Description This is an update of enochou's RAM Meter 3. I wanted to have it identify the amount of memory automatically, and not require editing the script within the geeklet to set that value. Also, I wanted to not only show the amount of used and free memory, but also identify the memory that is used but can be freed up by purging the data to swap space or compressed memory space.
This information is provided by having the meter presents 3 sets of "ticks" for memory. The first set, on the left, is memory that is in use and can not be purged or freed in any way, short of closing programs. The second set, in the middle, is the rest of the memory that is in use, but can be purged out by swapping to disk. The third set, on the right, is the memory that is not in use.

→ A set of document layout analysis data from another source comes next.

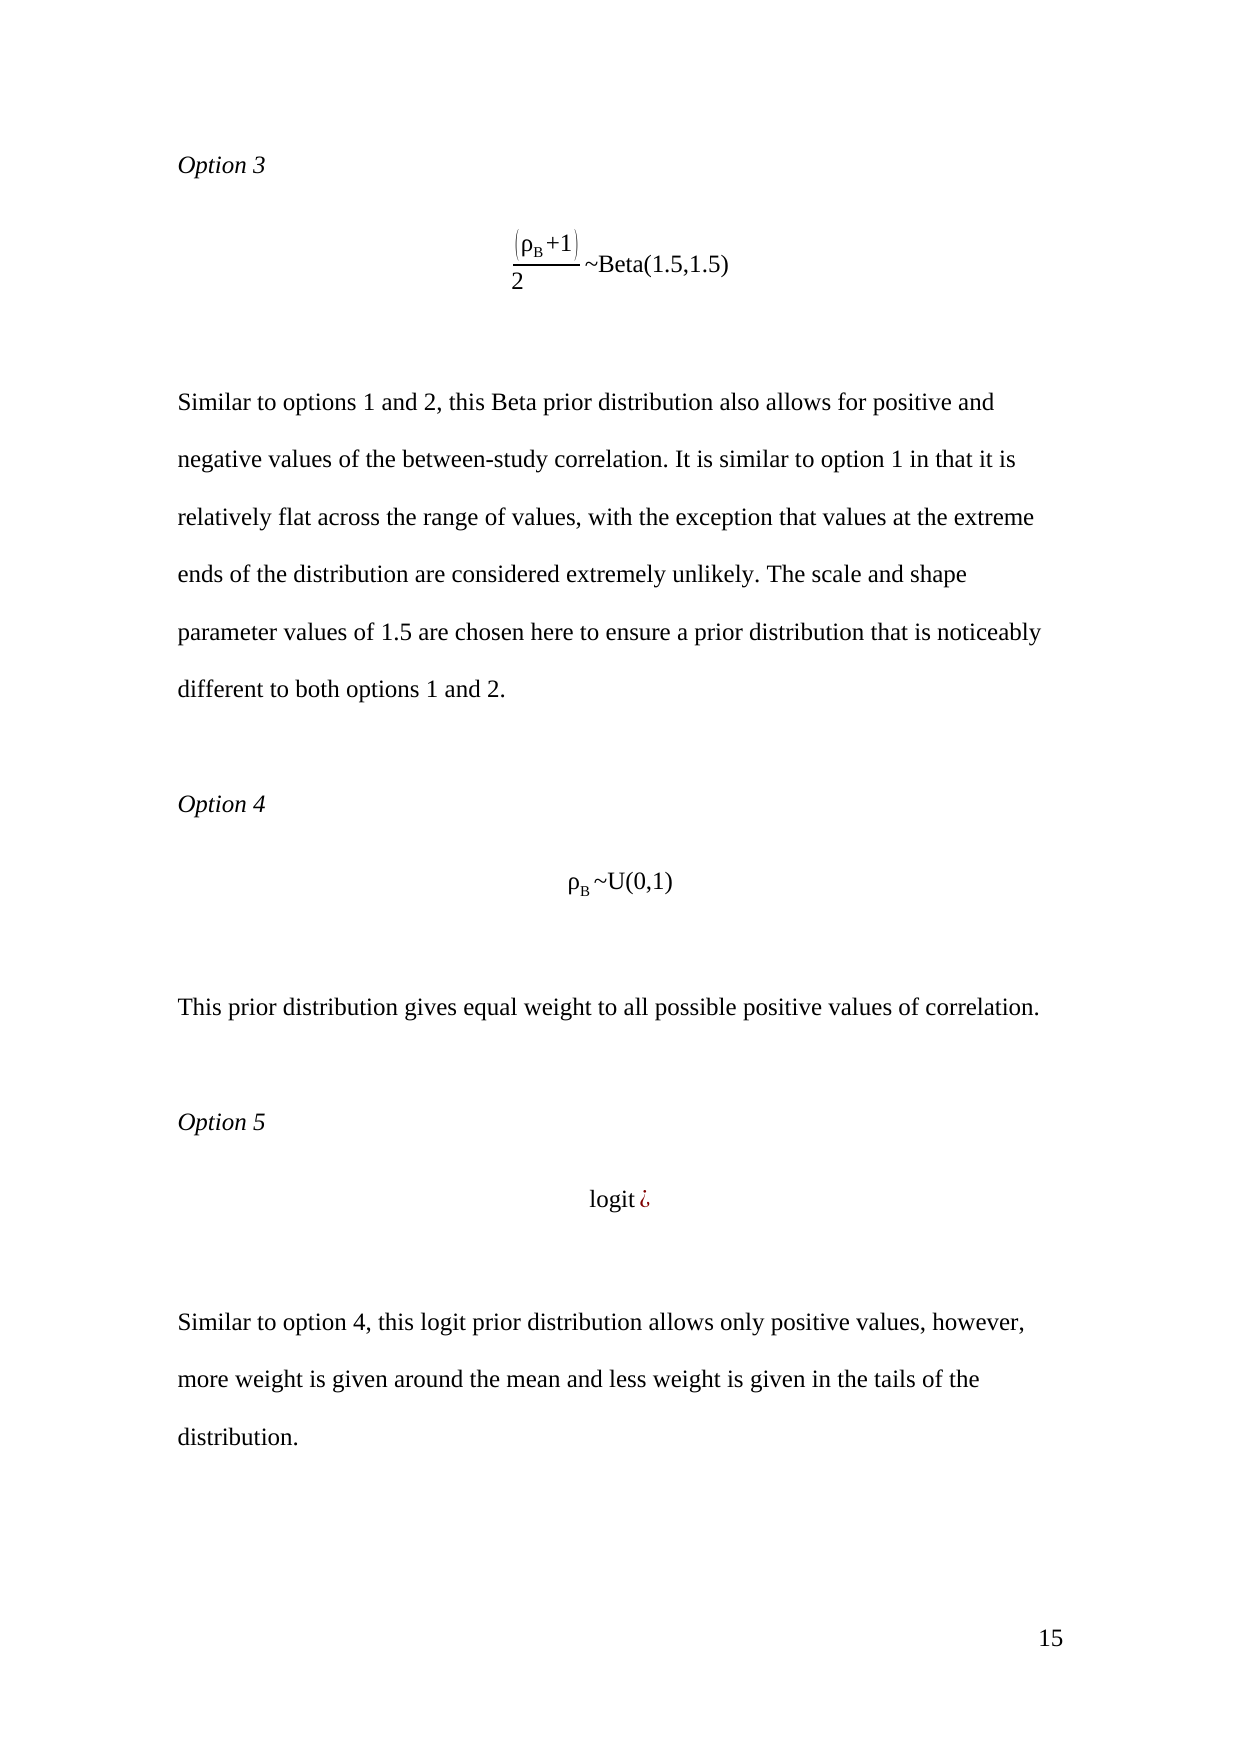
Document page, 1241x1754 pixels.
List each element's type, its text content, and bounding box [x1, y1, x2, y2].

text Option 3 [177, 150, 1063, 179]
text Option 5 [177, 1107, 1063, 1136]
text Similar to options 1 and 2, this Beta prior distribution also allows for positive and negative values of the between-study correlation. It is similar to option 1 in that it is relatively flat across the range of values, with the exception that values at the extreme ends of the distribution are considered extremely unlikely. The scale and shape parameter values of 1.5 are chosen here to ensure a prior distribution that is noticeably different to both options 1 and 2. [177, 387, 1063, 703]
text Option 4 [177, 789, 1063, 818]
text This prior distribution gives equal weight to all possible positive values of correlation. [177, 992, 1063, 1021]
text Similar to option 4, this logit prior distribution allows only positive values, however, more weight is given around the mean and less weight is given in the tails of the distribution. [177, 1307, 1063, 1451]
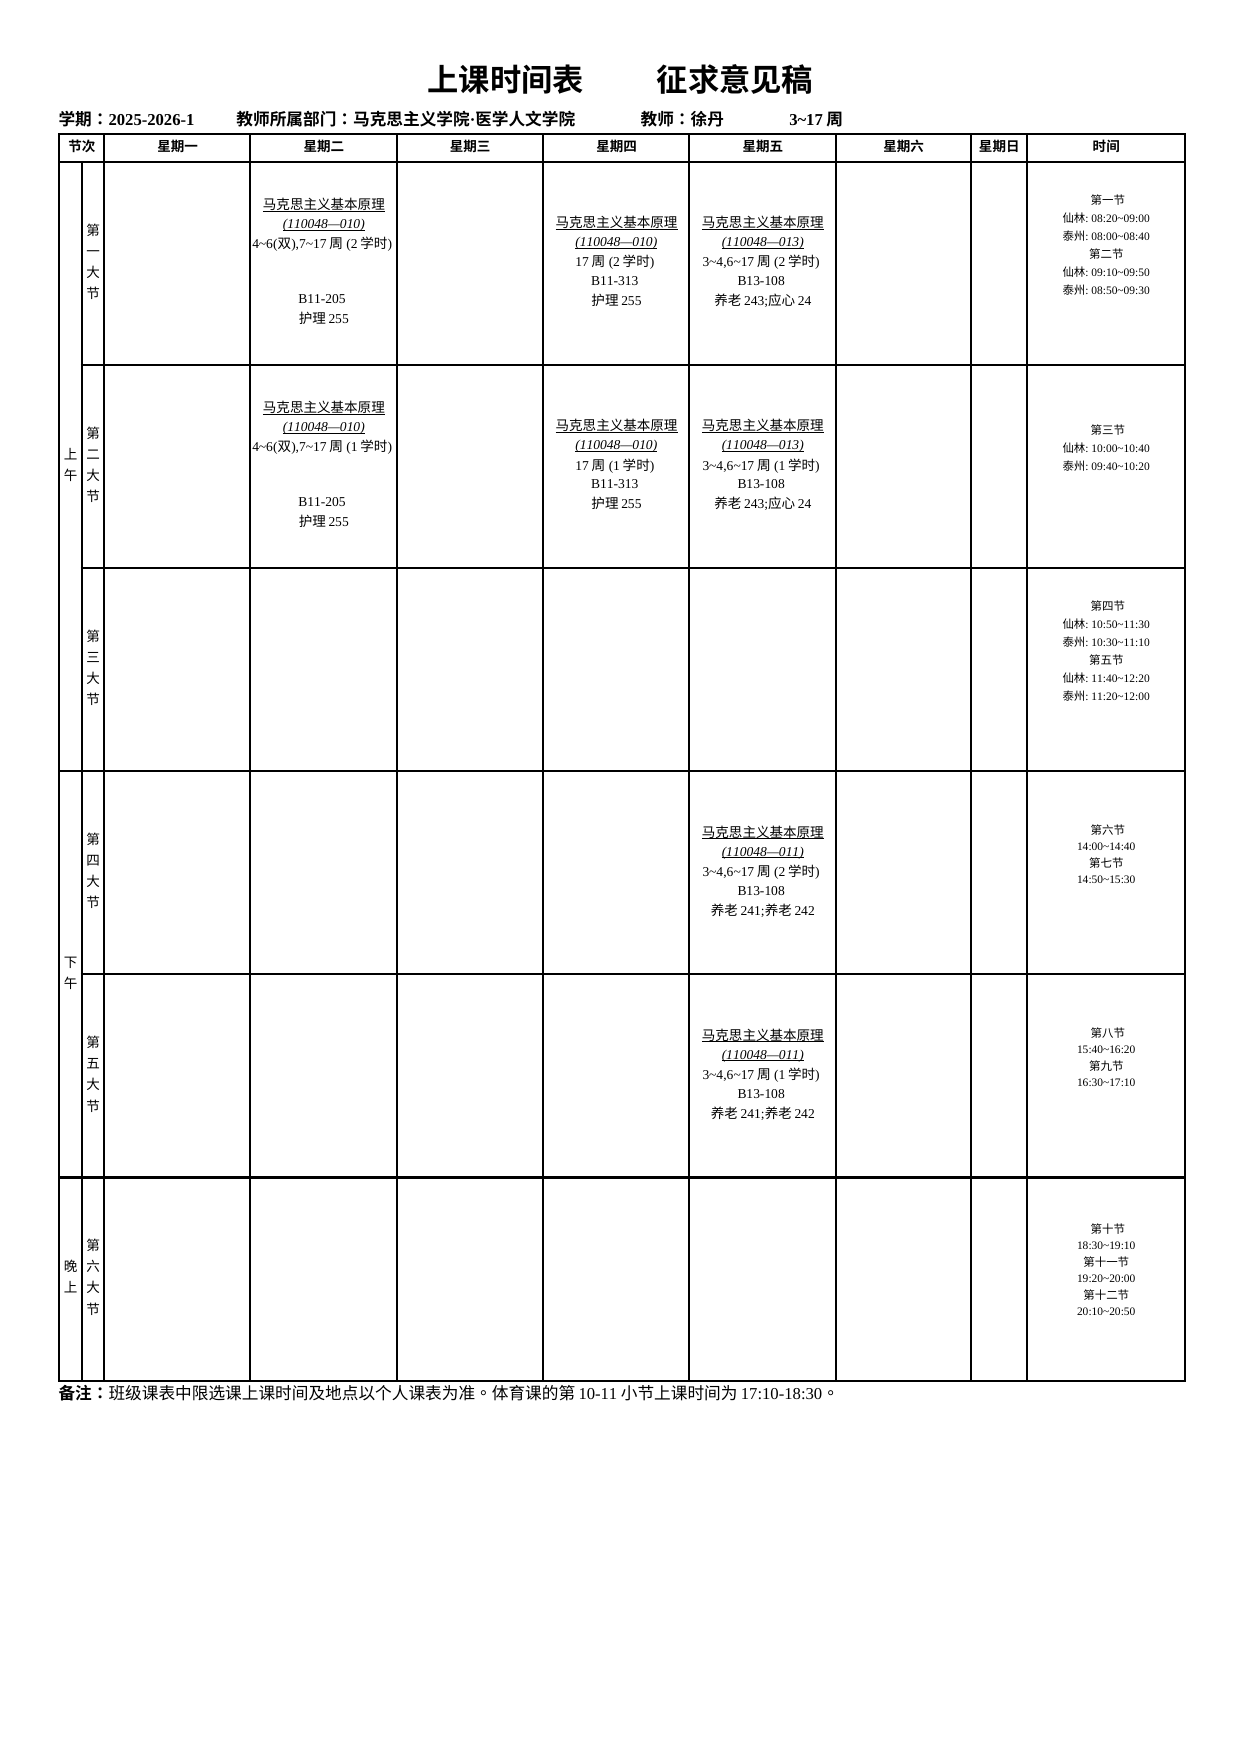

Be default, the colors are red for non-purgeable memory, black for in-use but purgeable, and white for free memory.
By default the geeklet uses 20 tick marks, therefore each one represents roughly 5% of memory. You can change the number of ticks used by changing the
ticks variable. Since this is an expression of percentage of memory, do not use a number greater than 100. If you use a number that isn't a positive divisor of 100 (like 50, 25, 20, 10, 5) then the accuracy goes down, and the fewer ticks you use the less "accurate" the value becomes.
You can also change the color of the non-purgeable memory via the
nonpurgeColor variable, the color of the remainder of used memory via
usedColor, and the color of free memory via the
freeColor variable. The color values available are 0m for "no color" or white, 30m for black, and 31m for red. Other values include 32m through 37m. You could also use 40m through 47m for color ticks in a square background color, but that could be more distracting. The color values can be seen at the ANSI escape code wikipedia page.
Previously, I used a memory meter based on pulling data from the
top command's PhysMem line, but with newer versions of OS X it is a little more complicated. OS X will often set aside memory for storing compressed pages (instead of swapping to disc with those pages) and it won't free up "inactive" pages, that are marked as no longer needed, but haven't been cleared and moved to free pages yet. Therefore, the amount of free memory reported by PhysMem is always lower than what is actually free to use.
This script uses data from the
vm_stat command to identify how memory is being used. This includes all used memory, which is the done by adding together the values for Pages active, Pages speculative, Pages throttled, and Pages wired down. All memory is the used memory value along with the values for Pages free and Pages inactive added to it. Those last two values, Pages free and Pages inactive, are added together to show the amount of free memory. The non-purgeable memory is the used memory value with the value of Pages purgeable subtracted from it.
The Pages purgeable is memory that is in use, but is accessed so infrequently, that it can be swapped out to either the compressed memory pages, which takes up less space by compressing the memory stored in it, or swapped out to disc-based swap space. Compressed memory space is faster than disc-based swap space, but does continue to use up memory space, just less of it than normally. Disc-based swap space is good that it doesn't take up any memory space (or very little for indexing of where things are in the swap space), but takes far longer to access.